I took the "you" as more general here. It's not your comment (that came afterwards) mentioning codegen that is under discussion, but the article, and it it uses it that word exactly that way, and only that way.
I think you have something backwards in your logic gates, you do not get to decide if your argument is weak or strong
I am now sure you're holding it wrong, you're trying to make an analogy that does not work.

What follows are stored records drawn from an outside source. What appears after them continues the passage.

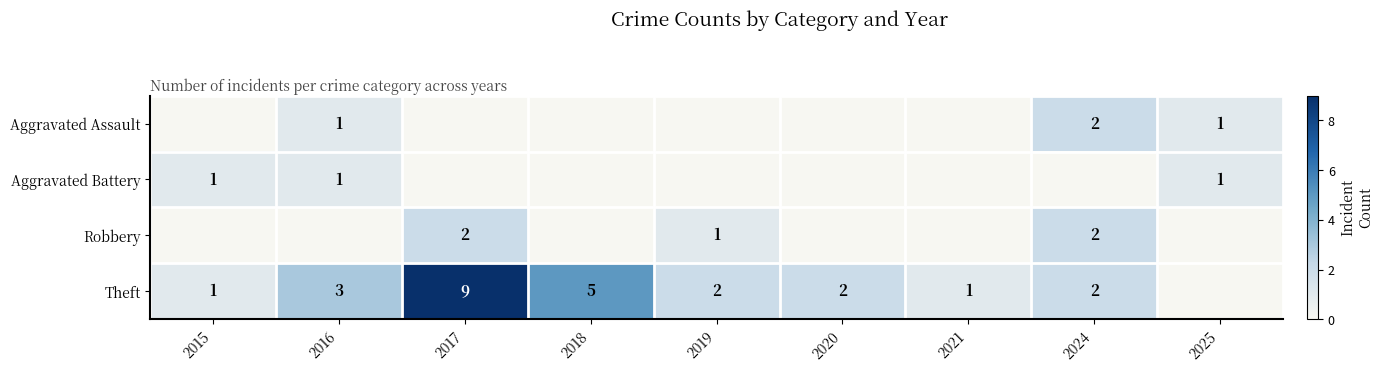

Is it true that Theft equals 3 at 2019?

False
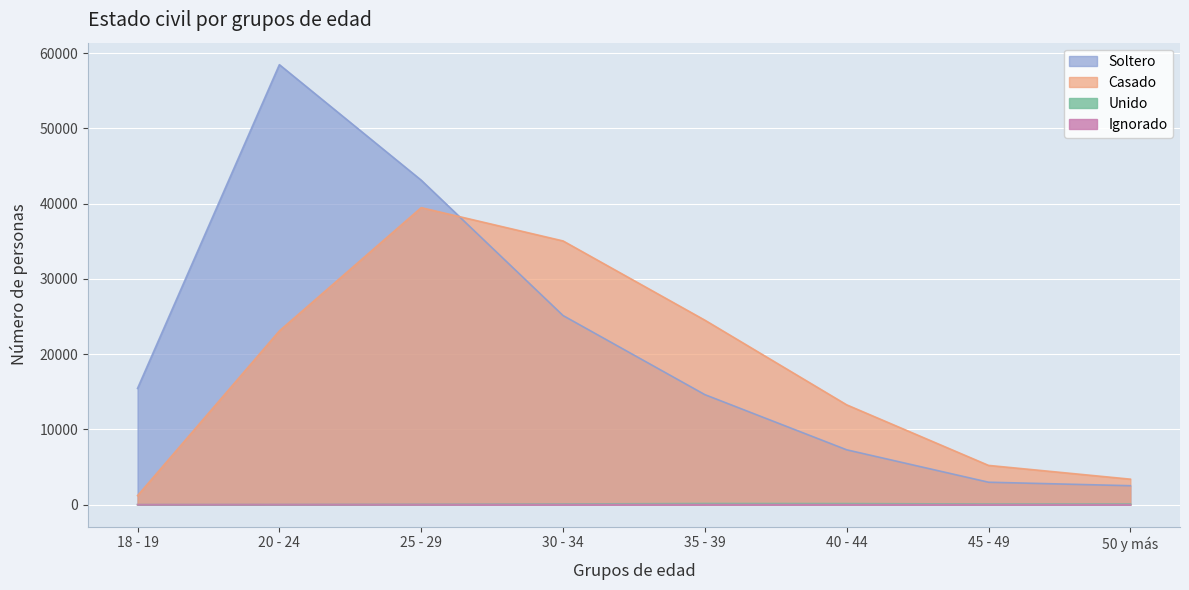

How many data points does each series have?

8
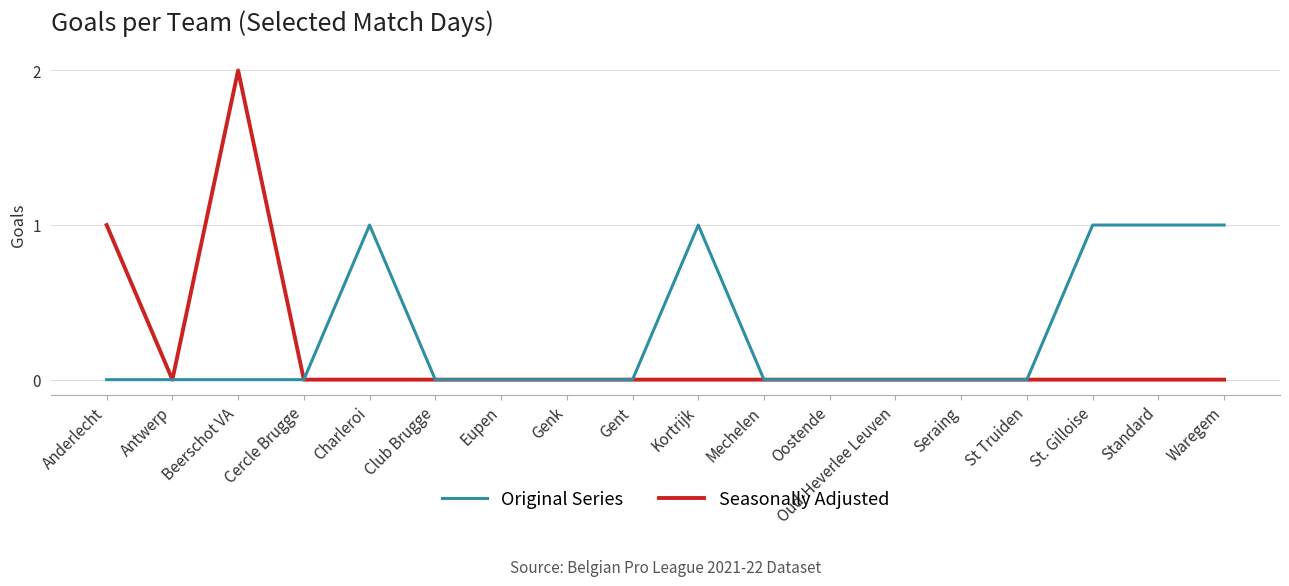

Rank the series by their average value, from lowest to highest.

Seasonally Adjusted, Original Series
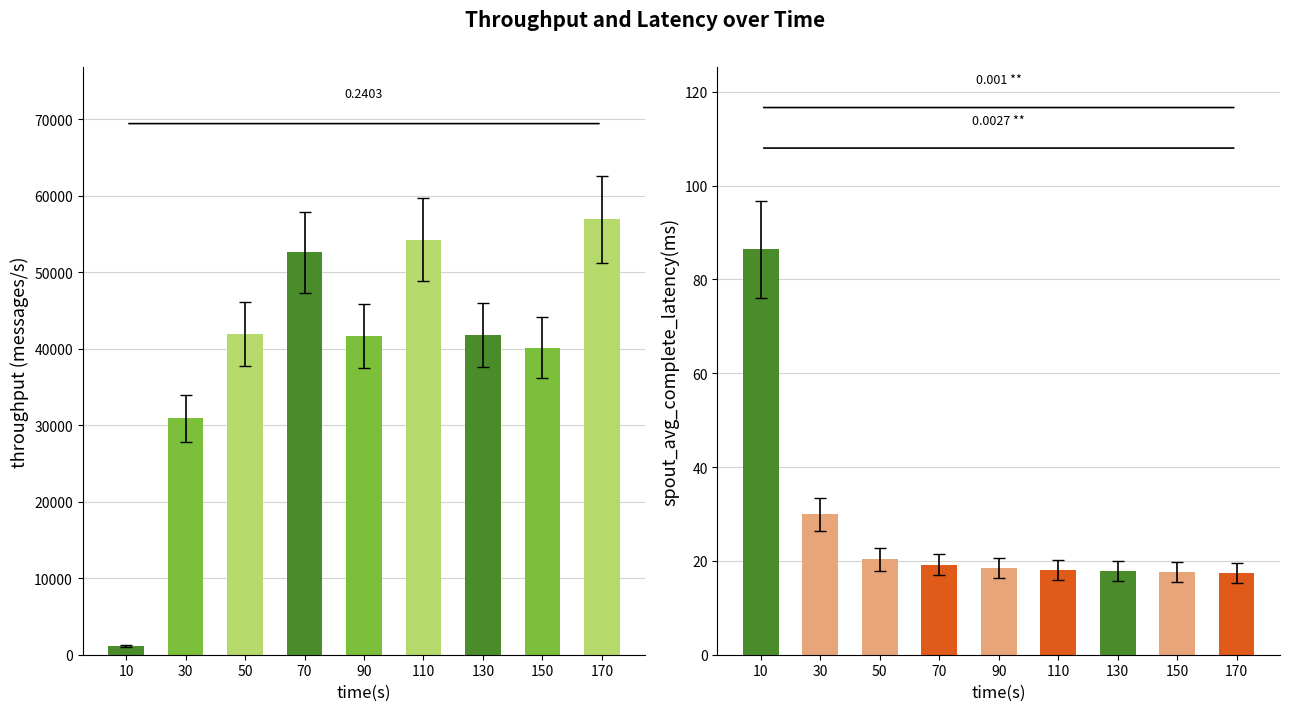

At which label does spout_avg_complete_latency(ms) first exceed 18?

10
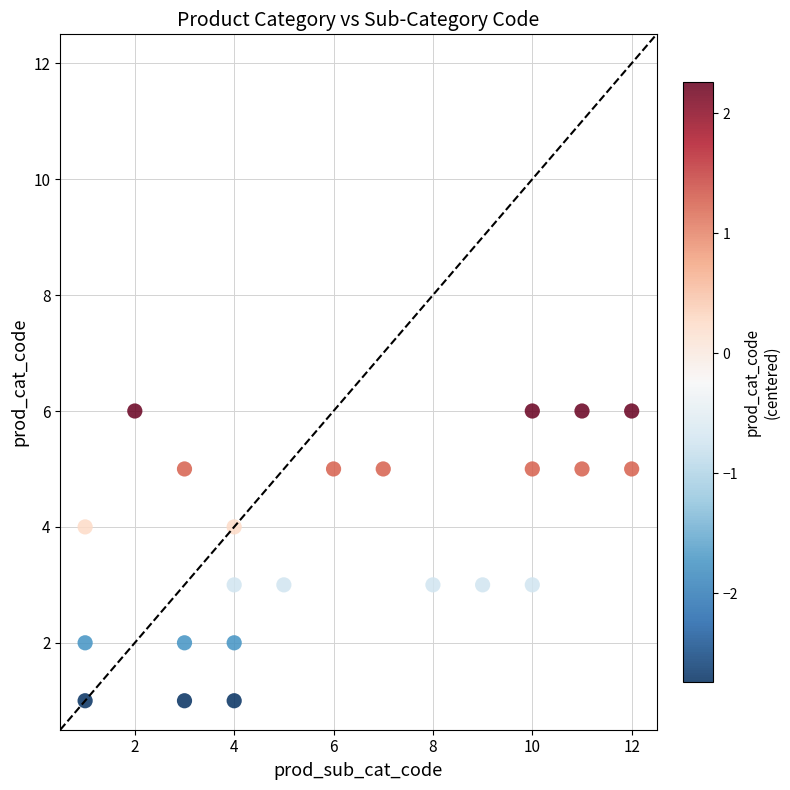

What is the range of Y values (max minus min)?

5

In the first case, an opinion is made about the quality of LLM output. Here, you are stating a mathematical fact two ways. There is nothing to debate about 2+2 being 4
> Source-code generation is the process of generating source code based on a description of the problem[9] or an ontological model such as a template and is accomplished with a programming tool such as a template processor or an integrated development environment (IDE). These tools allow the generation of source code through any of various means.
> Instead of thinking about codegen as a replacement for a developer, what if we thought about it as an extension?
Who would think otherwise? It seemed pretty clear from the beginning that anything that automatically generates code would act as an assistant rather than a replacement
Entire page crashes with "Application error: a client-side exception has occurred (see the browser console for more information)." if HTML5 autoplay is disabled.
In my filter bubble most people would already agree with the statement that generative code models are an extension rather than a replacement. It's not that revelatory of a statement.
Saying they are a replacement without any evidence to suggest this is already starting to happen seems like it's taking a larger leap of faith.